From the excerpt on game engine performance, list each kind of thing that was added to the "Radar Station" maps and caused the framerate to drop.

[Begin Selected excerpt]

In case your girl started talking about spaghetti or your little brother kicked your legs while recording, causing your mouse-hand to do make a jerky movement, it's relative easy to polish. Let the camera follow the path till the point where things went wrong. Stop it, hit the capture button again, and now do a second attempt. The newer part should fit seamlessly with the previous one.


When you're finally happy with the camera route, you can finally record the movie for real. Just let the camera roll over the railtrack again, sit back, and relax. Even when the video capture program causes a jerky framerate, the camera will keep stable cause no human input is needed anymore. What a relief.

Sunday, December 18, 2011

Turbo Boosters

One visitor asked; "Dear Santa. Where do all those magical presents(effects) in your T22 world come from? And how do you prevent the sleigh from crashing down when loading more and more of them? Yours truly, Nick, 7 years old, Nebraska.'


Well boys and girls. If you think the Tower22 engine ("Engine22") is fast as hell, ho-ho-ho, no. To the facts; currently the "Radar Station" maps run at a pounding ~17 frames per second on my laptop. Of course that depends a bit on the view. When staring at an empty corner, the speed may be an acceptable 28 fps. When looking at multiple rooms that also contain a dense cloud of litten particles, the laptop switches over to Burger-King-gravy speed: ~12 or even less.

The laptop is getting old though. 32 bits, and moreover, "just" a GeForce 9800M GTS. A game like Crysis Warhead doesn't run smoothly either, though faster than this. My other desktop computer gets far better results. It's also a 32-bit dual-core relic from the past, but with a better video card (EVGA GeForce 4700 GTS). The first Demo movie for example ran about 25 frames per second on the laptop (the dark empty corridors faster though). And near to 60 fps on the desktop. Another comparison. The "Radar Station" we're working on now (almost finished!) started at 25 fps on the laptop. And now after adding more textures, more effects, more lamps and more objects, the framerate dropped to the ~17 mentioned earlier. No idea how it will behave on the desktop, but I guess it will be "acceptable". Well it better damn be! Otherwise we'll get that annoying motion-blur again due the relative large cycle intervals ;)

Compare this to this. At least the framerate dropped for a good cause :)


For gaming, such a low framerate sucks ass of course. Ever played Doom1 on a 386? You wanted to play the game so badly so you kept pushing, but the PC really said “please no! Stop it!”. For development though, a lower speed is "ok". I'm not playing, just flying through the maps to check coding adjustments or to decorate the maps. That's also the reason why I barely touch the much faster desktop computer. With a laptop, you can at least code in bed, in bath, on the toilet, while being kidnapped by al Qaida, or wherever you are. So, I prefer mobility over speed in this case.

Also have to notice that "dropping performance" happens in a gradual way. It's like getting fat; you don't gain 10kg after a week of snacking (unless you drank 6 kegs of beer in a mug like this -blurp- ). It's not that the framerate suddenly cripples when adding effect-X. Nah, usually it just slows a tiny little bit. You barely notice it, so, nothing to worry about. But all those tiny bits together...

[End Selected excerpt]
[Begin Supplied data]

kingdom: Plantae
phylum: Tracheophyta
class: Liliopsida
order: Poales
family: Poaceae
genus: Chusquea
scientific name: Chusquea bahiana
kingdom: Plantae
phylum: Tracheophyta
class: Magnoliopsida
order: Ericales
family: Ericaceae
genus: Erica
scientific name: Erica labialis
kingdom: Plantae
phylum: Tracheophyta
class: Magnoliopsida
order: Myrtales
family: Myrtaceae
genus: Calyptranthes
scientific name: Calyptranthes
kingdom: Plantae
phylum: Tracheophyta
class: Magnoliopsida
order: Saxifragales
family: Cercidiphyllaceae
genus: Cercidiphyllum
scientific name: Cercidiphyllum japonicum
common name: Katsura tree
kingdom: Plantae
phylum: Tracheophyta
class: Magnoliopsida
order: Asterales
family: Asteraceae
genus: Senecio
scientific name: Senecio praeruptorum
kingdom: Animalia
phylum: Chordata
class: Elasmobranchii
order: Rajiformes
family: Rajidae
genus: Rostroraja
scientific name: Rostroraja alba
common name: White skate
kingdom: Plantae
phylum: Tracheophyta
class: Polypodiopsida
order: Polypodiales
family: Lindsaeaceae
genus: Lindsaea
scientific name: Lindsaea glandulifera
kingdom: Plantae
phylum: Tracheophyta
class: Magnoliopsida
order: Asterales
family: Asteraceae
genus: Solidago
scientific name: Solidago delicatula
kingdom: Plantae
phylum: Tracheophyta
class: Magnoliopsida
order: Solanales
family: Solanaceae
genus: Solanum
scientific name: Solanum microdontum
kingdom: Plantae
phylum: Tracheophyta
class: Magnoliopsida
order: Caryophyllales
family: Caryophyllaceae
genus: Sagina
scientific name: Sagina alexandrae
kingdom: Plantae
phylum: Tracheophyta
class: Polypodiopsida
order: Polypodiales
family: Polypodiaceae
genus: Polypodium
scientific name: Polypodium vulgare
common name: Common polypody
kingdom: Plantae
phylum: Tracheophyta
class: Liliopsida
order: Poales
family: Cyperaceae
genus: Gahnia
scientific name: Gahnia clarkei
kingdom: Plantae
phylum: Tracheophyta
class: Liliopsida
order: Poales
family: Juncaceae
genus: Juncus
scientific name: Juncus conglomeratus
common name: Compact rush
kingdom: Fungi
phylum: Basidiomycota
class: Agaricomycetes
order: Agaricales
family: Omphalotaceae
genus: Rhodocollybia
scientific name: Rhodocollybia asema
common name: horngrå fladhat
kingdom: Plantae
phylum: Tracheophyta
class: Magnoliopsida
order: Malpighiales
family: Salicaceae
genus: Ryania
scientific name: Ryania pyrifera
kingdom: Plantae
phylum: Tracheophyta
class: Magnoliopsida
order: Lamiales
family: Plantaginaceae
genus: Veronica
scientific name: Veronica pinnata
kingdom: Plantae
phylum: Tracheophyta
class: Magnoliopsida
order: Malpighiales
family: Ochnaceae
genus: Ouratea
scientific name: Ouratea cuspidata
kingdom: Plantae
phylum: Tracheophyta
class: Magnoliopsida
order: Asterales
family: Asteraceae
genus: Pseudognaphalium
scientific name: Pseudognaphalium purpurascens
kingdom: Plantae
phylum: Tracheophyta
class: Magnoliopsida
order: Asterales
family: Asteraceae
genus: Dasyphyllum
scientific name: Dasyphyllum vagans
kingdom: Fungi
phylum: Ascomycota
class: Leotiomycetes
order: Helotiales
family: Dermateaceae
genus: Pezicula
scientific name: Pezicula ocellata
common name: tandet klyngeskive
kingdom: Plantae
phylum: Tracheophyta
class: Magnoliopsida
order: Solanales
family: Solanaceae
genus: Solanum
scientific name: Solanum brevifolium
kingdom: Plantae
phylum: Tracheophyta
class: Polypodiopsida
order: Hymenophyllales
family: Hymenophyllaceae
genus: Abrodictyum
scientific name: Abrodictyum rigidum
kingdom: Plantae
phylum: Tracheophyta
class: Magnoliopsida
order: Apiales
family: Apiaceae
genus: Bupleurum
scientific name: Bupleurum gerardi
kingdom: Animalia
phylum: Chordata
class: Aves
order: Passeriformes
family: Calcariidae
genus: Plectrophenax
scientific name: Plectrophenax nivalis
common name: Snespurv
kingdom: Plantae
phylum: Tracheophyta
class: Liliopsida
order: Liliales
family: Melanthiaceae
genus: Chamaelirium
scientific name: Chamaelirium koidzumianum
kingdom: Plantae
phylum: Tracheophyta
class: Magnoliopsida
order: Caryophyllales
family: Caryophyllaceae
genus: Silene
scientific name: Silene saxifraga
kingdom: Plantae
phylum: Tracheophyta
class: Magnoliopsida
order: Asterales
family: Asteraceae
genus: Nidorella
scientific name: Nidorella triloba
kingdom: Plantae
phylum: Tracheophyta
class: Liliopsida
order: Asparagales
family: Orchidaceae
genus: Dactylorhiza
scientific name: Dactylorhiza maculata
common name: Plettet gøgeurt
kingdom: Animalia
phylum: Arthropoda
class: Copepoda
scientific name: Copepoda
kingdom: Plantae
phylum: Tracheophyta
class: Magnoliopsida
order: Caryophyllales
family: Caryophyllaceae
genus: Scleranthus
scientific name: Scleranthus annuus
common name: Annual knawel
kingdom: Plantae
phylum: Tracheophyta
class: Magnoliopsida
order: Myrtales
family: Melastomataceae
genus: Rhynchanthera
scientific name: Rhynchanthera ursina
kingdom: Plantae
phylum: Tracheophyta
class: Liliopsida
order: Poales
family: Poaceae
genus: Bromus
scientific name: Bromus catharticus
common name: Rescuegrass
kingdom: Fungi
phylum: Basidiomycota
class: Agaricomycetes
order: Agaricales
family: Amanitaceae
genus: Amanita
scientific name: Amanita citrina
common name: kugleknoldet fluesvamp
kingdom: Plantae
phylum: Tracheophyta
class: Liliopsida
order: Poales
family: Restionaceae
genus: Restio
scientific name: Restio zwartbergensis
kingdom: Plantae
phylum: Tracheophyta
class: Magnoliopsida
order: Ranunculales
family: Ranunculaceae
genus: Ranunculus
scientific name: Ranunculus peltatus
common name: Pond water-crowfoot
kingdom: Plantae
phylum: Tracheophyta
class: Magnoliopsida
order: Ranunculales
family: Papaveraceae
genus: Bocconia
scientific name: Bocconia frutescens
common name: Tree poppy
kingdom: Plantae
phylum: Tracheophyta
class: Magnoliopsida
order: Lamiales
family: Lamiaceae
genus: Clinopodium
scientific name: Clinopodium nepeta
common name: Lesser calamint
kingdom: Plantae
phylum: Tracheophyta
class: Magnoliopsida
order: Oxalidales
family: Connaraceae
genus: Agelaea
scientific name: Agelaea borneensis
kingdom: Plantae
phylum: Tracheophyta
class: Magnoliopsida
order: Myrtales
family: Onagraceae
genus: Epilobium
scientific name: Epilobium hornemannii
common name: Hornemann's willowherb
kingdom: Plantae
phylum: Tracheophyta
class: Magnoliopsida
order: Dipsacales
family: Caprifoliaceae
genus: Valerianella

[End Supplied data]

■ Full output
- Textures
- Effects
- Lamps
- Objects